The worst part about drinking coffee? When it’s gone. The second worst? When hot coffee turns lukewarm. The “freshen-up” only kicks that can down the road so far; what’s needed is indisputable proof of what kind of cup keeps coffee hotter, longer.
Of course, it’s difficult to combat the mountains of anecdotal findings from your friends and family on the matter. Grandpa has been drinking joe out of the same metallic cup since the war, and he’s not complained. Your significant other is adamant coffee is better in their alma mater’s mug. And your sister swears by her stainless steel Contigo tumbler. And chances are, you’re more than partial to a cup that you like for no discernible reason whatsoever.
Where nostalgia and familiarity don’t carry the day, there’s room for a couple of objective factors to inform which coffee cup is best suited to maintain optimal temperature, longer. In scientific terms, you’re looking for the cup made from material that conducts heat least effectively. Meaning, you want something that will keep the heat inside, not transfer it out of the cup.
With that in mind, right away we know some materials will work better than others for coffee. Single-layer metal, especially containing aluminum, will transfer heat out of your cup fairly quickly. The key to keeping coffee hotter, longer, is...air. Air provides a strong insulator against heat transfer, and keeps the contents of your cup from losing temperature. Which is why your metal, insulated thermos is probably the best bet for keeping coffee hotter, longer, especially if you’re traveling with your java. Surprisingly, air insulation is also at play in the cardboard sleeve most coffee shops place around their paper cups. Aside from keeping your hand from being burned (yeah, paper doesn’t insulate that well), the cardboard is usually fashioned in such a way to form air pockets around the cup, keeping the heat in longer.

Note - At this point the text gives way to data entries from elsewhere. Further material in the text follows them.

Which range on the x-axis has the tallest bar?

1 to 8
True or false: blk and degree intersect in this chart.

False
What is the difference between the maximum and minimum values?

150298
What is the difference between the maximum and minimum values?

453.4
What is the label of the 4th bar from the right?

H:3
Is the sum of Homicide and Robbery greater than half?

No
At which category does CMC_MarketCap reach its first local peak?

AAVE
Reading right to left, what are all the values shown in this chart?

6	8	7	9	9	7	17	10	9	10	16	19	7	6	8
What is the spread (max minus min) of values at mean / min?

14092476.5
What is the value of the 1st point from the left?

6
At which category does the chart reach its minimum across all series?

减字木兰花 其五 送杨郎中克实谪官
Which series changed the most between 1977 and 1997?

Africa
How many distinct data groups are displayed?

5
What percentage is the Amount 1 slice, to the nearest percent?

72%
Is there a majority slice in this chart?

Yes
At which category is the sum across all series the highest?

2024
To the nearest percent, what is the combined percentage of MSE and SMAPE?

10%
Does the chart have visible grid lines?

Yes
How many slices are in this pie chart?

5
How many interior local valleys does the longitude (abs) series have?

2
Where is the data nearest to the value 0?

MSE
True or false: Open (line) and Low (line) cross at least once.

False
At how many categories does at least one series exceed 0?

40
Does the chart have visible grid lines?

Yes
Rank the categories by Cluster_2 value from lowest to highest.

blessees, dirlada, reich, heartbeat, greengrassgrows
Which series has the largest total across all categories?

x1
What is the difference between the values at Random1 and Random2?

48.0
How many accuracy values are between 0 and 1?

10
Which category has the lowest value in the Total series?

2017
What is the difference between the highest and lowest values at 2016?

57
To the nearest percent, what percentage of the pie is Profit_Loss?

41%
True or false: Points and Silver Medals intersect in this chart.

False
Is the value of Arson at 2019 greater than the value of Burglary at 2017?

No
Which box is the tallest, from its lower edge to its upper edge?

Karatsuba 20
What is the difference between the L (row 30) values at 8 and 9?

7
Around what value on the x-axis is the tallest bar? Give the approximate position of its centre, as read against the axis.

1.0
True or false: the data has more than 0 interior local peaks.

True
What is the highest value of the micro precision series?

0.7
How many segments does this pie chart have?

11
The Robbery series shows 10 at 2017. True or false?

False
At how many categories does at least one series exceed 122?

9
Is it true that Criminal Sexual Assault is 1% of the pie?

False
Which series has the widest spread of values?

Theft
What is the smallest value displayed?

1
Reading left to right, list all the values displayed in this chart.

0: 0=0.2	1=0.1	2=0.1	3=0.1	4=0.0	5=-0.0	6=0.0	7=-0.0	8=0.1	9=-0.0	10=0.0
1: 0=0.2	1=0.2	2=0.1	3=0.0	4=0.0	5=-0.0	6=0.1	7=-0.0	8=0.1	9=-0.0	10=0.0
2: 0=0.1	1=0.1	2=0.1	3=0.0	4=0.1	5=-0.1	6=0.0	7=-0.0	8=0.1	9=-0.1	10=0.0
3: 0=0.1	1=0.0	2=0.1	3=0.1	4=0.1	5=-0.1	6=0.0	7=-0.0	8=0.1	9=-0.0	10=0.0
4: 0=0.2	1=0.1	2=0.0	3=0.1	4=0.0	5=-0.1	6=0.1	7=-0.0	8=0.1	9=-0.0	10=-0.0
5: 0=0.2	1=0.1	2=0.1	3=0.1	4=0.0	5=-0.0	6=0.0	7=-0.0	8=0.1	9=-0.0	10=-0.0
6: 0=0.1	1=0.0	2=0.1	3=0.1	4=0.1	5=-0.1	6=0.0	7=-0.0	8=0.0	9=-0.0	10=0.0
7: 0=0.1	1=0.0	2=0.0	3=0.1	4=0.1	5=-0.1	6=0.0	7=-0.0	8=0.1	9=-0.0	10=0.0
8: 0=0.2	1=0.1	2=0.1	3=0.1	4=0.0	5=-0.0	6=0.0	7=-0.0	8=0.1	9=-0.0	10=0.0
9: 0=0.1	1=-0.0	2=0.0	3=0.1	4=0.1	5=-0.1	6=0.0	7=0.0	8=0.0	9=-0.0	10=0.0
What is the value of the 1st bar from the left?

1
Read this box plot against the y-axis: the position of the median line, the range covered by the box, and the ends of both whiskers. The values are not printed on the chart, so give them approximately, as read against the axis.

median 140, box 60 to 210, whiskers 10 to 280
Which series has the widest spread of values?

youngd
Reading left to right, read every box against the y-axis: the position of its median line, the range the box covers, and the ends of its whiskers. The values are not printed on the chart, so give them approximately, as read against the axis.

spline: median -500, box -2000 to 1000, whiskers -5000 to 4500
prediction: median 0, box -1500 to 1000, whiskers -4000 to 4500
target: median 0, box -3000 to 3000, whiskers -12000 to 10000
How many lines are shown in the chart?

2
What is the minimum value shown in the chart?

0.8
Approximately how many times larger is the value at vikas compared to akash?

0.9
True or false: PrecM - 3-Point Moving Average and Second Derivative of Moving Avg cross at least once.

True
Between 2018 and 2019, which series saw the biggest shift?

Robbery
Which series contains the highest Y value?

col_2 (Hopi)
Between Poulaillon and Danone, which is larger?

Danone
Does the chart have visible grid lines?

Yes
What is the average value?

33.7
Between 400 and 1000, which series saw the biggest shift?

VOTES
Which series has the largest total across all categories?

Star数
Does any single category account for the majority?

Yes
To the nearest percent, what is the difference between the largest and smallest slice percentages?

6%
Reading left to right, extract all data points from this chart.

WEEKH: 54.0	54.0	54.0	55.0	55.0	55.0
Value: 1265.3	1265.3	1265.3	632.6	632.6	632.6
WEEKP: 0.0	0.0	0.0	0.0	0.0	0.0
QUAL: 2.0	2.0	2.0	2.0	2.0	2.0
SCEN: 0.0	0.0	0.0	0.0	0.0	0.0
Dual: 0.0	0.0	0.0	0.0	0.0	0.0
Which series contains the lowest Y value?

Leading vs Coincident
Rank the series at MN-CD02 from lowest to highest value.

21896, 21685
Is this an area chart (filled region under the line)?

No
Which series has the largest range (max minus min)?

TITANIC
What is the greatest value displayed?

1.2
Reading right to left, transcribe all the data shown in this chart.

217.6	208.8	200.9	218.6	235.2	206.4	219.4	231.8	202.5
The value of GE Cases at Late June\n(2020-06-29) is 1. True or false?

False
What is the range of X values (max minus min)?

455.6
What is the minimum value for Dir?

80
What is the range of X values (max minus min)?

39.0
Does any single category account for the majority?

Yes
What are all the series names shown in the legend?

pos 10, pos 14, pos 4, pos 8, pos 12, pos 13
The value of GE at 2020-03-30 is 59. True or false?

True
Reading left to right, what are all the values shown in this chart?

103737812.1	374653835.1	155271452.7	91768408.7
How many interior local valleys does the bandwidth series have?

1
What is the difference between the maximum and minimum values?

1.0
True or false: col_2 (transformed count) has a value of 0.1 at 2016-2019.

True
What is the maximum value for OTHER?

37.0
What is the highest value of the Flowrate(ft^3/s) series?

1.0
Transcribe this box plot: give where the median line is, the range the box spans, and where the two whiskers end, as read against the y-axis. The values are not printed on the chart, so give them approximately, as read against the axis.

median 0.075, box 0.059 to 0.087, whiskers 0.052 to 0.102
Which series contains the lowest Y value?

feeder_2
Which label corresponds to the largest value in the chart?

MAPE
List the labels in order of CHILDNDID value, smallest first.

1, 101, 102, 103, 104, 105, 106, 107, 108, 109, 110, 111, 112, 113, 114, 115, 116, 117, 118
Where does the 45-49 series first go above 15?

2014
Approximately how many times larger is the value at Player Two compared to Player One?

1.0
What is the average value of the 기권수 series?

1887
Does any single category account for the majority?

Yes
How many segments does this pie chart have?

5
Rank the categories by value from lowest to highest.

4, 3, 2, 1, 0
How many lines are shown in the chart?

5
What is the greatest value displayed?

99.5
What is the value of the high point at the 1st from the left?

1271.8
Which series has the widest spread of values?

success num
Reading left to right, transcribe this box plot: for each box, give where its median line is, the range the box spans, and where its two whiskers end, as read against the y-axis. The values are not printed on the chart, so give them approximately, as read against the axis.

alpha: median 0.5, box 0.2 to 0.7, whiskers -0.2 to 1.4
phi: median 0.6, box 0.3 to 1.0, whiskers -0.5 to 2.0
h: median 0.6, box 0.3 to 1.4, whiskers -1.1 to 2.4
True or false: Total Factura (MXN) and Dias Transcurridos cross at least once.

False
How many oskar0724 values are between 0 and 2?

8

At home, ceramic mugs are the common go-to for coffee consumption, but they may not be the most effective receptacle for keeping your joe hot. According to at least one test, that distinction belongs to the plain ol’ styrofoam cup. The reason, again, goes back to the air - the styrofoam contains many pockets of air that help provide insulation. As most of us know, ceramic mugs are still effective, however. And they make for a much more interesting table setting. One piece of anecdotal advice: Prime the cup before pouring your coffee by filling it with hot tap water, and letting it sit for a few minutes. It will give you a few more minutes of drinking at prime coffee temperature.So until everyone has a mug developed by scientists to keep coffee in the “ahh” zone, it’s best to consider the makeup of the cups we use for our favorite beverage. It will make for a more pleasant beverage experience...if you’re looking to replace that old mug, that is.